Aus Sachsen-Anhalt berichtete Arne Ehritt, Referent für demografische Entwicklung und Prognosen im Ministerium für Infrastruktur und Digitales des Landes Sachsen-Anhalt, über jugendpolitisches Engagement. Dabei ging er insbesondere auf die Möglichkeit der direkten Kontaktaufnahme mit den obersten Landesbehörden ein, die in einem Prozess zusammen mit dem Kinder- und Jugendring Sachsen-Anhalt etabliert wurde. Als konkretes Beispiel für „Good Practice“ verwies er auf das Interreg-Projekt YOUMOBIL, welches Jugendlichen die Möglichkeit eröffnet hat, an einer ÖPNV-App für junge Menschen selbst mitzuwirken und ihre eigenen Wünsche und Bedürfnisse einzubringen. Solche Vorhaben führten zu einem spannendem und konstruktivem Erfahrungsaustausch zwischen jungen Menschen und Verwaltung. Auch das jugendpolitische Programm des Landes basiert auf Themen, die junge Menschen selbst als relevant benannt haben.
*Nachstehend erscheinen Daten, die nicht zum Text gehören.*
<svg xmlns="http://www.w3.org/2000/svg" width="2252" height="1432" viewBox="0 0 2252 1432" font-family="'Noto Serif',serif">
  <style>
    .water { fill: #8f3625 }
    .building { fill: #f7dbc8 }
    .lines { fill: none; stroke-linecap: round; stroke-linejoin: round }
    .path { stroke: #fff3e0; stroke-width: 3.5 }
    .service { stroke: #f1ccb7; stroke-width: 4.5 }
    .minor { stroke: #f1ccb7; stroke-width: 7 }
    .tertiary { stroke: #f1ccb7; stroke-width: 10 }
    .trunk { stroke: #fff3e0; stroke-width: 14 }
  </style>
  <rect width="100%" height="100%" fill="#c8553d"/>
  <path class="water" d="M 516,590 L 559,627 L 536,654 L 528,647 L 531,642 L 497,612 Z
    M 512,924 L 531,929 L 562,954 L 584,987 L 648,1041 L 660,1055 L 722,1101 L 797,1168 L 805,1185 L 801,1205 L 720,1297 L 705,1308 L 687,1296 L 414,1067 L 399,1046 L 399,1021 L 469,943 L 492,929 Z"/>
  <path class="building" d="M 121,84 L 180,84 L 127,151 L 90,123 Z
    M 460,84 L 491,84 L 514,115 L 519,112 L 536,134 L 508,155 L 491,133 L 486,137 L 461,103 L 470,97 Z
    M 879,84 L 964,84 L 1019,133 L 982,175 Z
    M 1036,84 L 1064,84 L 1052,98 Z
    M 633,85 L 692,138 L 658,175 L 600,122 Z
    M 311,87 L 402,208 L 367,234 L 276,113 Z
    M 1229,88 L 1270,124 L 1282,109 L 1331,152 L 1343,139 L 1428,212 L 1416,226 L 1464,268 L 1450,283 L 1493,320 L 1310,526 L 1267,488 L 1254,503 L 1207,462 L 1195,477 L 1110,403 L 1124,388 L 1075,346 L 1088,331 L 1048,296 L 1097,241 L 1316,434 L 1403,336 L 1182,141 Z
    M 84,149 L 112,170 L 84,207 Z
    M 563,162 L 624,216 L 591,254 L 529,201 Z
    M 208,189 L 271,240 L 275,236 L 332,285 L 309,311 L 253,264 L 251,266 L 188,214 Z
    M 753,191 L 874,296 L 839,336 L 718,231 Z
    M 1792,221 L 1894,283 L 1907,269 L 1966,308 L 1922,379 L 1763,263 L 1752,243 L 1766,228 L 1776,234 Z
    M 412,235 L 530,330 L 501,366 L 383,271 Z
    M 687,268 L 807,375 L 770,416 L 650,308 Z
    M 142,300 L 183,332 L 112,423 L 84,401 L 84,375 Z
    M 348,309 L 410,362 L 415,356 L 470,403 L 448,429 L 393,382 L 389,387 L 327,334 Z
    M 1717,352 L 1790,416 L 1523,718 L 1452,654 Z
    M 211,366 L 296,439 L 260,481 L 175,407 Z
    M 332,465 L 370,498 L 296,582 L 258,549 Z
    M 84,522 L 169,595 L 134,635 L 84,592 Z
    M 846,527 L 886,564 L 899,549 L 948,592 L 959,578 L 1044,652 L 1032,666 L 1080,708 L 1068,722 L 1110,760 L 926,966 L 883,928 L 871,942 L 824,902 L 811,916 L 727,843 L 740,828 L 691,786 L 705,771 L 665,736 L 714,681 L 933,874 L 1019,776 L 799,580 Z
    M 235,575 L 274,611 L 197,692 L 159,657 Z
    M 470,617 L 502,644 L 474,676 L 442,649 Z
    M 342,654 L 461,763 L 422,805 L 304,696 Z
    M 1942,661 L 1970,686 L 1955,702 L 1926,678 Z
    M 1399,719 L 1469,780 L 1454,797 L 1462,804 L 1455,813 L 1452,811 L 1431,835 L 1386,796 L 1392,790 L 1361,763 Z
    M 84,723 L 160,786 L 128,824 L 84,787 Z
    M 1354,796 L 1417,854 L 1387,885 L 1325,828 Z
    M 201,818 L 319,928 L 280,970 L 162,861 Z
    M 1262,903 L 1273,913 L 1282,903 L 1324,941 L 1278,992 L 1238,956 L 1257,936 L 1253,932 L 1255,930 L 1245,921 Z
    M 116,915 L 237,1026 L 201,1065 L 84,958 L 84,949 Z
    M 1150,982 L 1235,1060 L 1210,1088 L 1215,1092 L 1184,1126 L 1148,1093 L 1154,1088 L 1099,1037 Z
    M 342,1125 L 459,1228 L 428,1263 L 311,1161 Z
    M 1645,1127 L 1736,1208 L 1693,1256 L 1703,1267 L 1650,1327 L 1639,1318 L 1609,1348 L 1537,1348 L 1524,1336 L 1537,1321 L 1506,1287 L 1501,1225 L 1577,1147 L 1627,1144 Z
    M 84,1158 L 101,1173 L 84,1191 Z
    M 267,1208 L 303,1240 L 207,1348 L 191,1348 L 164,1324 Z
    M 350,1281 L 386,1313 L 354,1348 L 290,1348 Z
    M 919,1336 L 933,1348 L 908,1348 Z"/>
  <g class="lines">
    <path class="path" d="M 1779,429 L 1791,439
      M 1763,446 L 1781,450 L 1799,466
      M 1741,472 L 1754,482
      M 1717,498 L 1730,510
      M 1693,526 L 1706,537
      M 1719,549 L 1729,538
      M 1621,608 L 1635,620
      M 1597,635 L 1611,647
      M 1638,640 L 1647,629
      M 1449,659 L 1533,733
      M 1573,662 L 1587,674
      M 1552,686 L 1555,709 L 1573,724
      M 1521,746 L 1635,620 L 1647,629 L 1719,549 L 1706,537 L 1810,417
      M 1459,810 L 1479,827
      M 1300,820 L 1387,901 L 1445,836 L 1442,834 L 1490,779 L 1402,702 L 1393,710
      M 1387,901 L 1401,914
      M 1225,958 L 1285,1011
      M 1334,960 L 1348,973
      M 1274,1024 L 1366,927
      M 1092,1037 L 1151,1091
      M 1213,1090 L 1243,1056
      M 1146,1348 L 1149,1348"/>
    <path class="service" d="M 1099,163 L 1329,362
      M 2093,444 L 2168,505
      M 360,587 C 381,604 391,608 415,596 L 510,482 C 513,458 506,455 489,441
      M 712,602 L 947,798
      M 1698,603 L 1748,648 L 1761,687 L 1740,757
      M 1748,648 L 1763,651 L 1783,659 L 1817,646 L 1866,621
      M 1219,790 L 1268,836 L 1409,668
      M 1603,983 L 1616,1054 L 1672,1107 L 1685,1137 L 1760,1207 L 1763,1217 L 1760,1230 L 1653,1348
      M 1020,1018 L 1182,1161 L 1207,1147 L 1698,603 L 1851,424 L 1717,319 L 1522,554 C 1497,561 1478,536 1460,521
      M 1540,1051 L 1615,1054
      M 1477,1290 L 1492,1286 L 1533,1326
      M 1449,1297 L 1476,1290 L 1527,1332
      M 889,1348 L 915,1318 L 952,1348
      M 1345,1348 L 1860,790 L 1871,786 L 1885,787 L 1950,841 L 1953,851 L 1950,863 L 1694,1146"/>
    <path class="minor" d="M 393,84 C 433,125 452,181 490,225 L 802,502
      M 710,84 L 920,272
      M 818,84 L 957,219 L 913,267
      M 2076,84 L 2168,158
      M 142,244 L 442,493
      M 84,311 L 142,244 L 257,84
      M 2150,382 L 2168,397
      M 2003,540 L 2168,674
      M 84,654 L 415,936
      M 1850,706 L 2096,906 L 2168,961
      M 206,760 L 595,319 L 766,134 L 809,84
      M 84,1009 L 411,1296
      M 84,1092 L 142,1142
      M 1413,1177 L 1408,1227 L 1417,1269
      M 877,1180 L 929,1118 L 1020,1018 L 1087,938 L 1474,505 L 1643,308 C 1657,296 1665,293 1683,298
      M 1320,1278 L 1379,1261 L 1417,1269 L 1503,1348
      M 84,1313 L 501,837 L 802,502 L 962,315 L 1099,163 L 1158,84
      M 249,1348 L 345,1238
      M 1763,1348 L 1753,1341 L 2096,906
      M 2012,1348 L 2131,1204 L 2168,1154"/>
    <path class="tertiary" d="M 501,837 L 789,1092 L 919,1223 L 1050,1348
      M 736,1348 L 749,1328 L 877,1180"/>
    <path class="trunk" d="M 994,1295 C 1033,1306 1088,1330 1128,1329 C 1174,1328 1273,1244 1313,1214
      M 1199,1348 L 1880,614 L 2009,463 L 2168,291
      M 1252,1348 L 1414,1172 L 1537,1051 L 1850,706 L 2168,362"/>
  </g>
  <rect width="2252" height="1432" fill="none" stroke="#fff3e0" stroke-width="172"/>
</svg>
Um eine nachhaltige Wirkung zu entfalten, müsse in den Ministerien jedoch auch zukünftig für das Thema sensibilisiert werden.

Sachsen 

Christian Kurzke ist Mitglied der Arbeitsgruppe Eigenständige Jugendpolitik in Sachsen, Stellvertretender Akademiedirektor der Evangelischen Akademie Sachsen und leitet dort den Studienbereich Jugend. Er skizzierte in seinem Interview die Entwicklung der jugendpolitischen Infrastruktur im Freistaat. Über eine interministerielle Arbeitsgruppe und begleitet von der Plattform jugendgerecht.sachsen.de wurde ressortübergreifende jugendpolitische Zusammenarbeit aufgebaut. Trotz positiver Ansätze verliert die Eigenständige Jugendpolitik aktuell an politischer Verankerung. Sie fand zuletzt keinen Eingang in den Koalitionsvertrag des Landes. Schutzklauseln gegen Kürzungen zeigten in der Praxis durch fehlende Inflationsausgleiche kaum Wirkung auf Landesebene. In den Kommunen gebe es teils dramatische Einschnitte. Kurzke forderte eine sichtbare jugendpolitische Haltung, die sich in konkreten Maßnahmen wie Wahlalterabsenkung, Beteiligungsräumen und dauerhaften Formaten widerspiegelt.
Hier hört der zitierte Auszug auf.